POETRY

Untitled

Jorge Monterrosa

February 2019

1

We are the bastard children of god,
A tribe of bereaved people mourning each other,

My family tree is kindling, for my one bedroom, cave at night,
Where I open up my flesh like a zipper and use my father’s blood
to deconstruct the composition of my life,

I was never raised,
I got boosts from strangers and hitch-hiked to twenty-one,

My heart is weary, it’s not easy always having to be strong,
My mind is tired of flexing, and I wanna cry the way my uncle said that men shouldn’t,

I look into the mirror and watch as the seasons change,
I was born on the first day of spring,
And though the flowers and the trees said otherwise—
My mother’s tears let me know that I was born in a time of letting go.

2

When I was younger, I thought if I touched a tree while looking at a star,
I could connect the two,

I wanted to understand what the neighbor’s dog was trying to say,
But it all sounded the same,
I wanted to understand what the man in the television was trying to say,
But it all sounded the same,

 I wonder where pawnshops keep silence because the ocean never spoke, but it said volumes about coming and going,

On the day my father left, I knew that he wouldn’t be coming back,

You can tell a lot by the way a door closes.

 

3

I’ve never forgotten the way the sun seeped into the dusty dim lit cathedral,
Sifting through the stain glass windows like corn turning into maza,
The battalions of uniformed flower arrangements,
The women in their long black dresses,
Veils draped over their faces like sad curtains,

The men in their dark suits,
Standing strong and dignified,
Holding their womenfolk,
Tiny rain clouds billowing in their eyes,

I’ve never forgotten the way everyone gathered around the pine coffer humming their lonely dirges,
The way I peered over the casket and observed how the stranger inside had a chin like mine,

The way I let the image of the stranger marinate inside my gut before I stepped out
to have a cigarette and a silent conversation with myself,
The content of which remains a mystery to me,

The image has never left me—
It permeates through my fingertips whenever I touch someone I know I’m gonna love,

For so long I cursed my poetry for being inspired from a dark place,
But every poem seeks to heal,
Looks inward,
Is an offering to the glassy-eyed little boy who lives on the other side of my stare,

As if my mind was bred to be a beast of burden,
I have carried the weight of emptiness,
I’m made up of scars and bone,
My pupils are the period at the end of a suicide note,
There’s a fist sized hummingbird vibrating inside my chest,
I have a continent on my shoulder,
For 24 years I held my father inside my heart by his throat.

4

I’ve seen cardboard neatly aligned on Skid Row, and I stared long enough to know that Hope is a one-way Street,

The university had walls, I did all my experimenting in the projects,
In darkened alleyways I prayed for enlightenment, or that God would manifest himself in a bowl of soup.

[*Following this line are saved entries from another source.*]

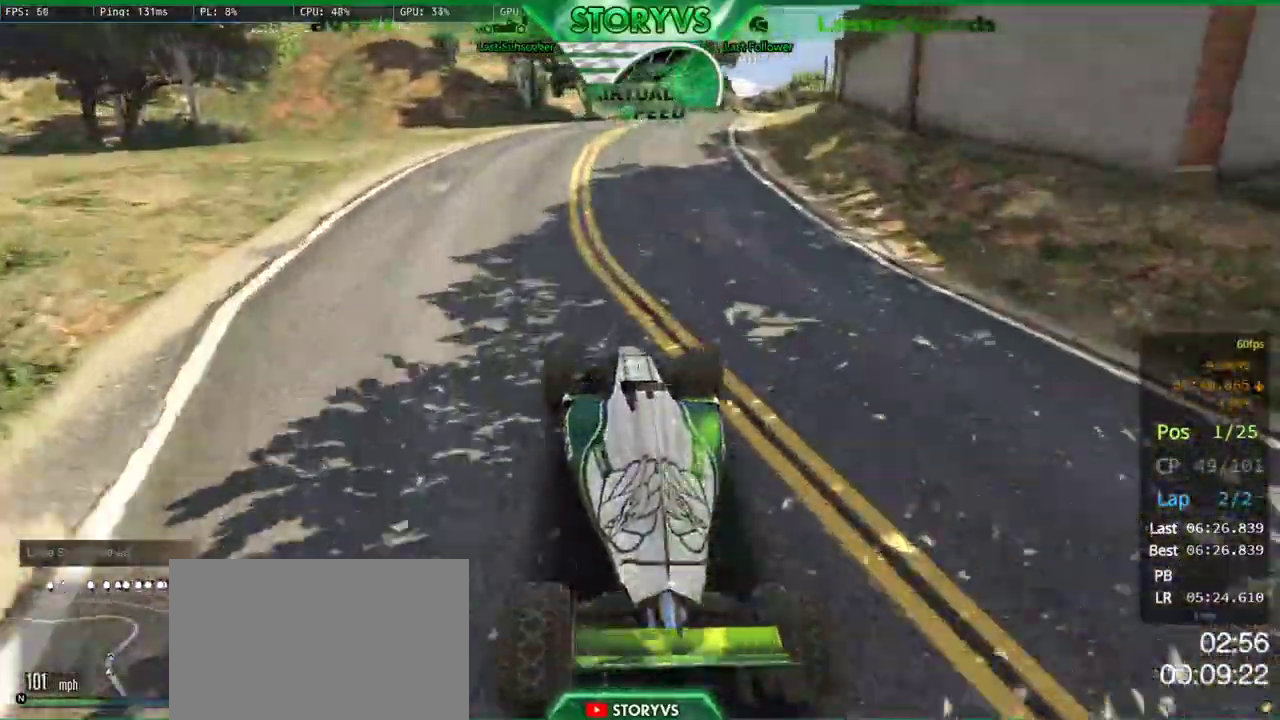
{"buttons": [], "left_stick": "center", "right_stick": "down-right", "button_events": []}
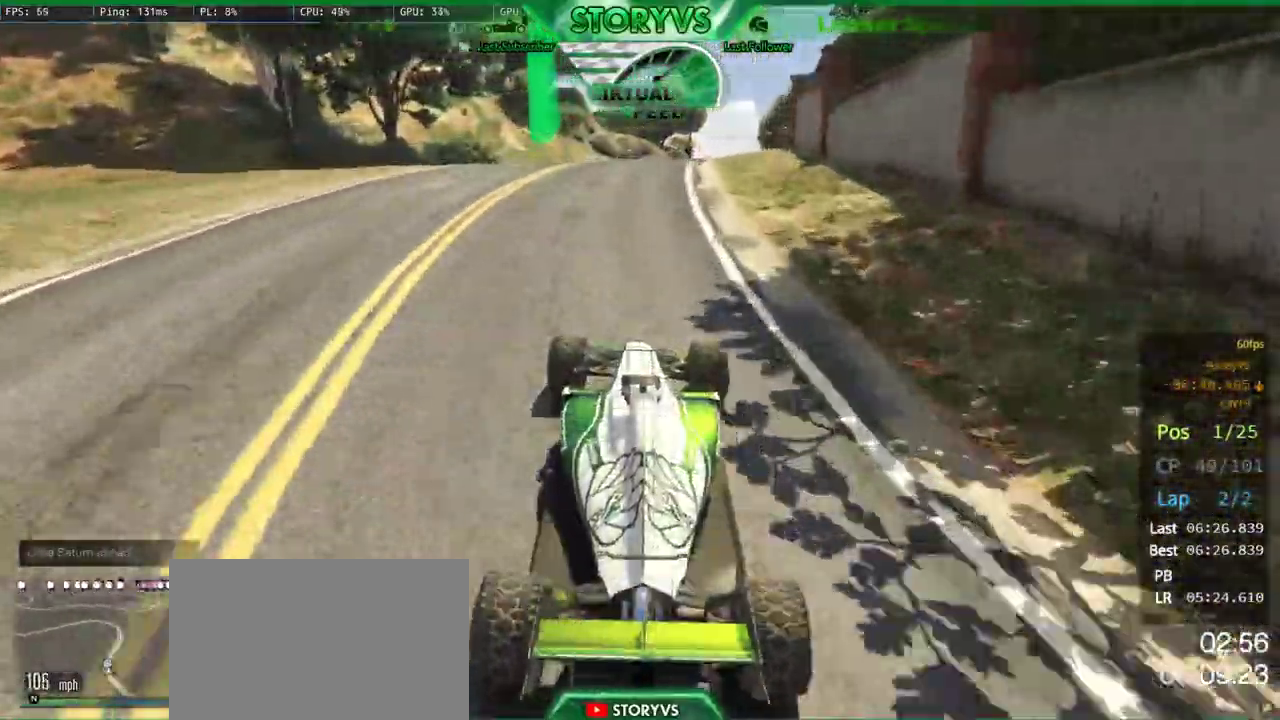
{"buttons": [], "left_stick": "center", "right_stick": "down-right", "button_events": []}
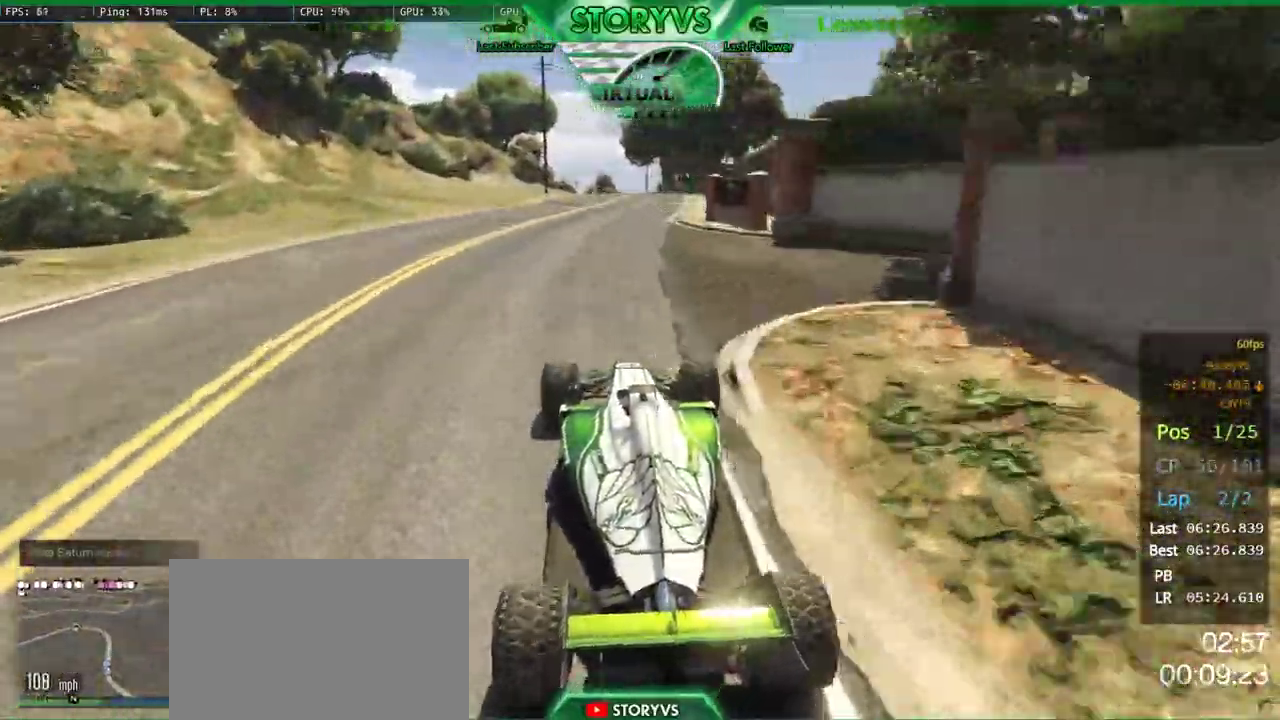
{"buttons": [], "left_stick": "right", "right_stick": "center", "button_events": []}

The moon followed me home, but it was a hypocrite because it shone the same way in those other worlds all those train tracks away,

I carried the weight of my father’s absence in the basket of my smile,
but the cicatrize was in my eyes and in my voice.

And in my silence,

Some nights I watched the television cast an inebriated shadow on the wall,
And though the figure of a mother was poorly represented,

I knew she was there,

I wasn’t properly educated, but I learned to read eyes the way that some might read books,

I don’t know the square root of 312, but I know pain so intimately that I can feel it when it’s near,

Give me curtido with my pupusas, give me Salsa with my Blues,
Textbook clenching squares trying to fit into pyramids,
Not knowing that you had to be wounded for poetry to pour out of you like that.

Jorge Monterrosa is a poet and short story writer. Originally from Los Angeles, Jorge moved to New York to study writing at Sarah Lawrence College. He graduated in 2009 with a liberal arts degree. In 2012 he graduated from Long Island University with a master’s degree in education. Jorge taught high school English in Brooklyn for six years before eventually moving to the UAE in 2015. Presently, Jorge teaches English in Abu Dhabi and is working on a manuscript.